> [DIRECTIVE]: How many lines in the entries below contain the string "name"? Reply with the number alone.

(Data excerpts)
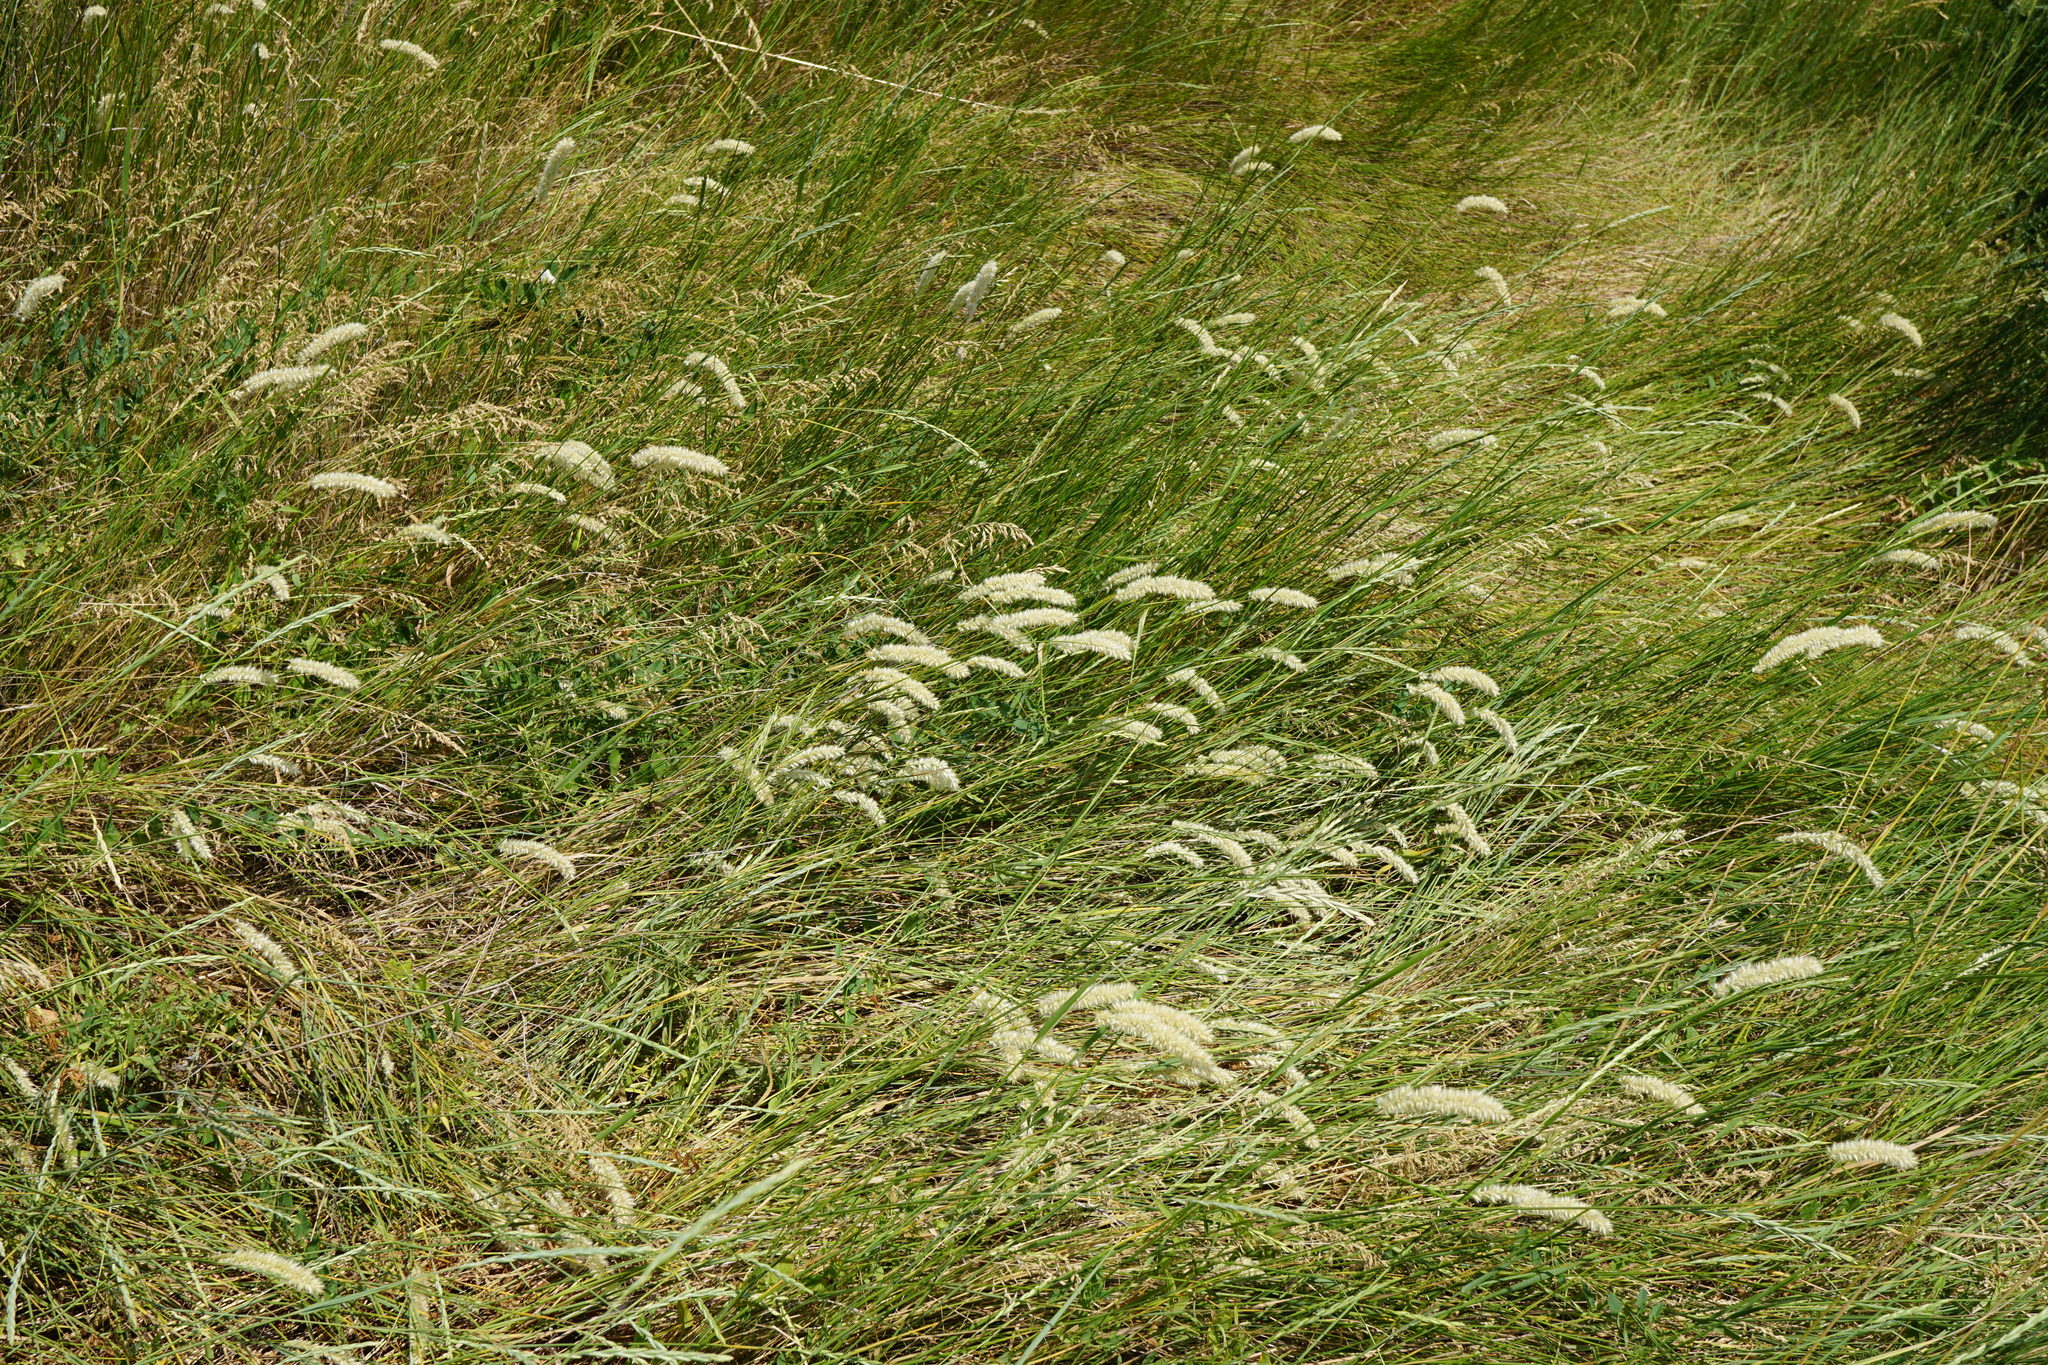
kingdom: Plantae
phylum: Tracheophyta
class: Liliopsida
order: Poales
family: Poaceae
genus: Melica
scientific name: Melica transsilvanica
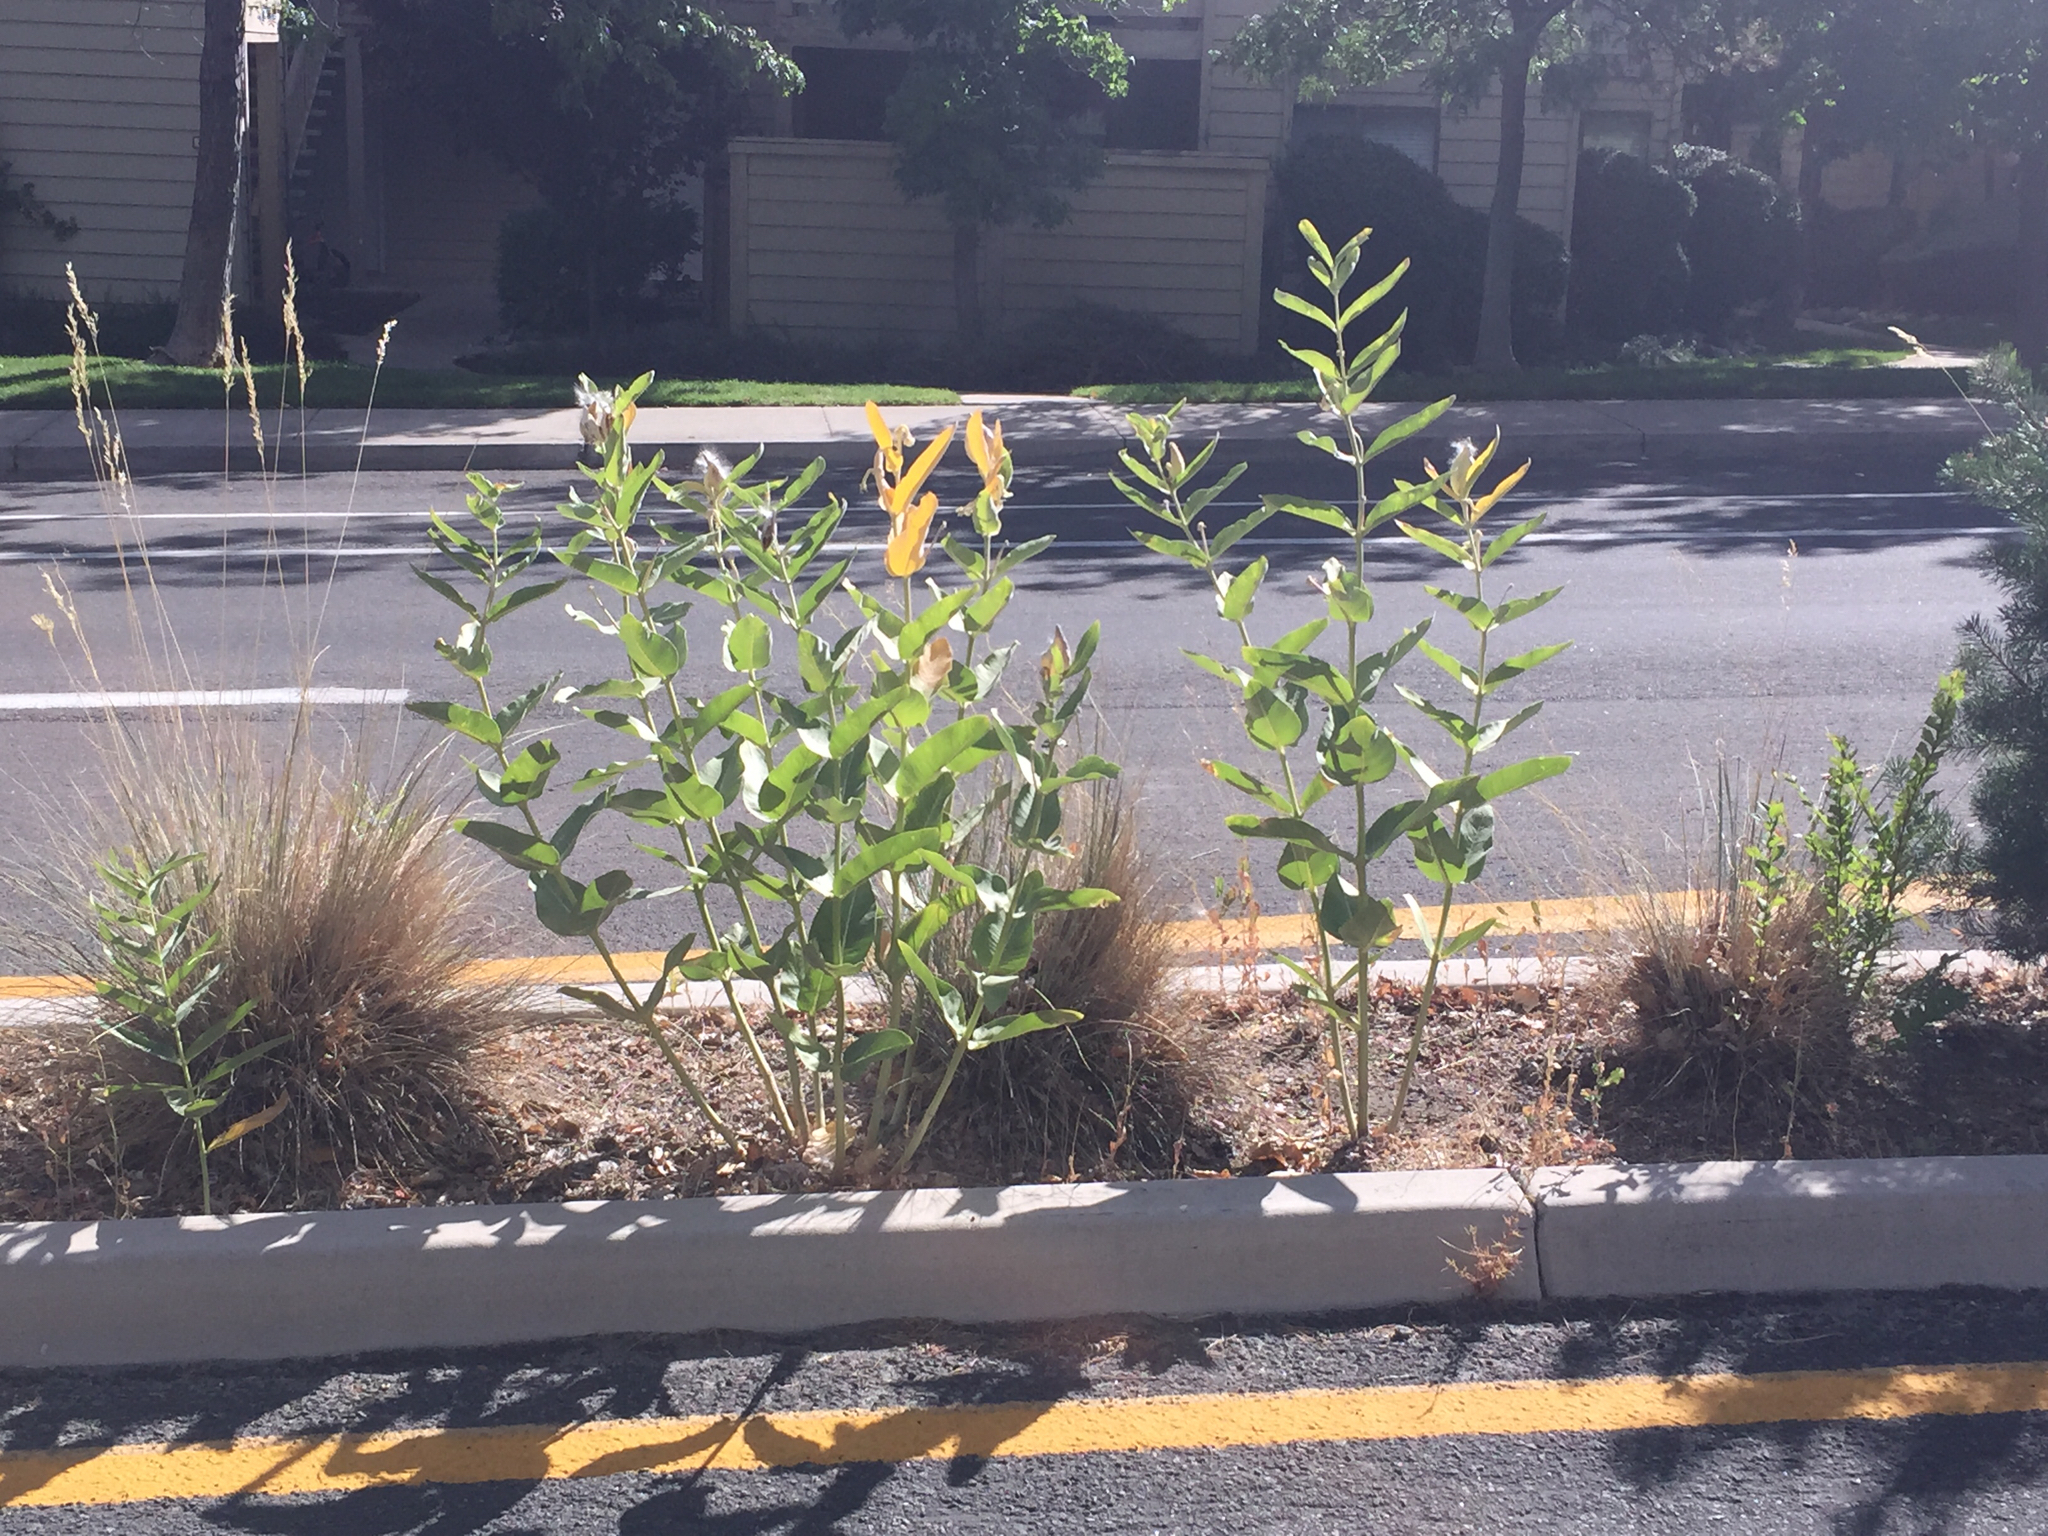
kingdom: Plantae
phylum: Tracheophyta
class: Magnoliopsida
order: Gentianales
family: Apocynaceae
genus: Asclepias
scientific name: Asclepias speciosa
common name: Showy milkweed
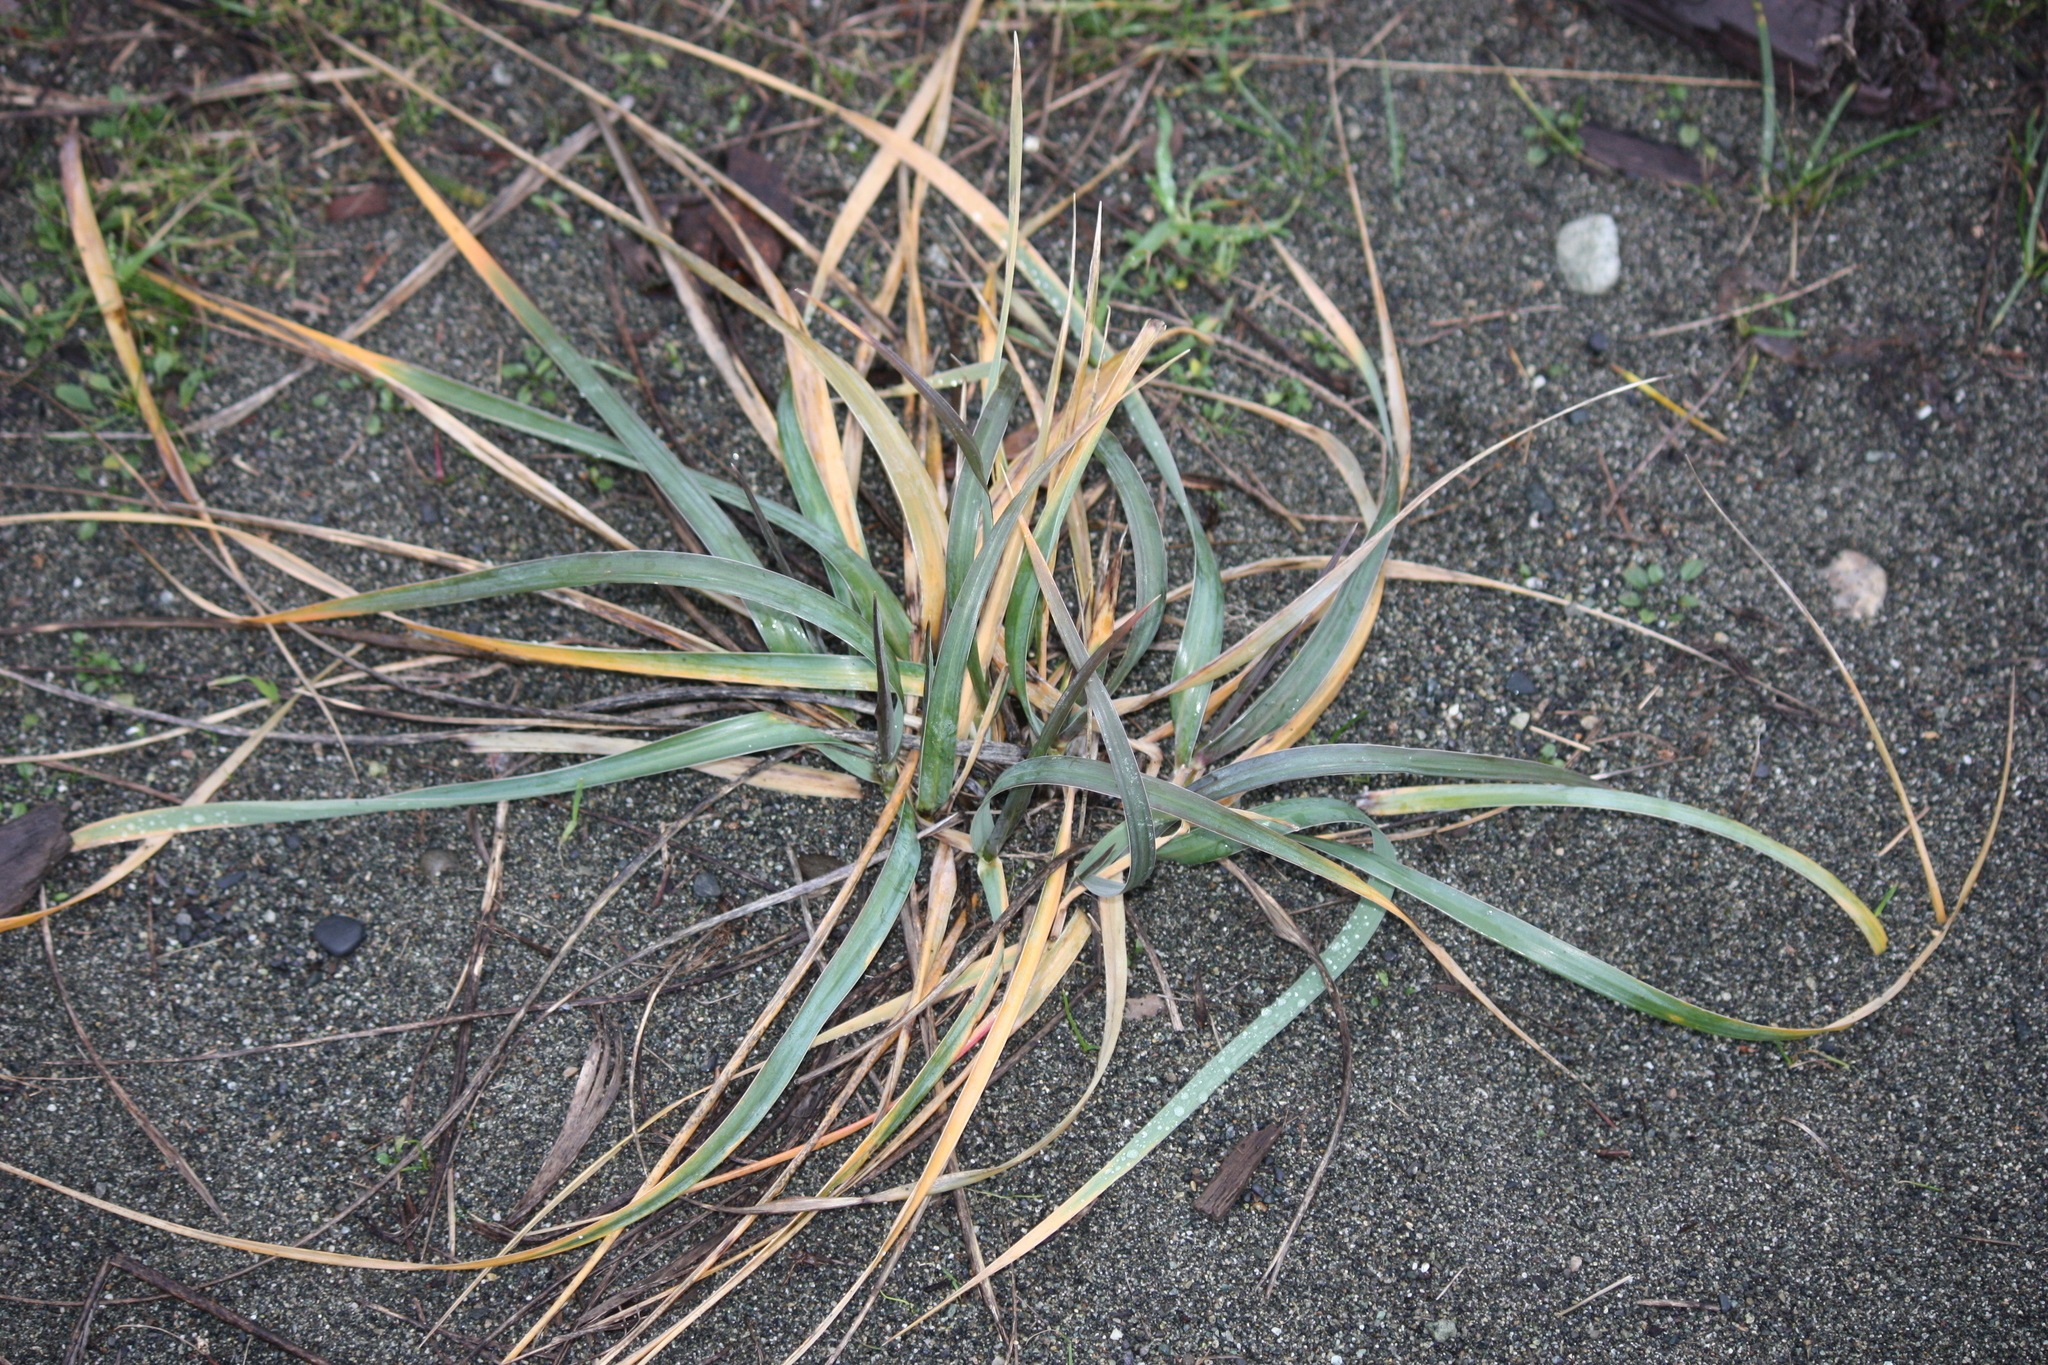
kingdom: Plantae
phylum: Tracheophyta
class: Liliopsida
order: Poales
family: Poaceae
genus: Leymus
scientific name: Leymus mollis
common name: American dune grass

> [COMPLETE OUTPUT]: 5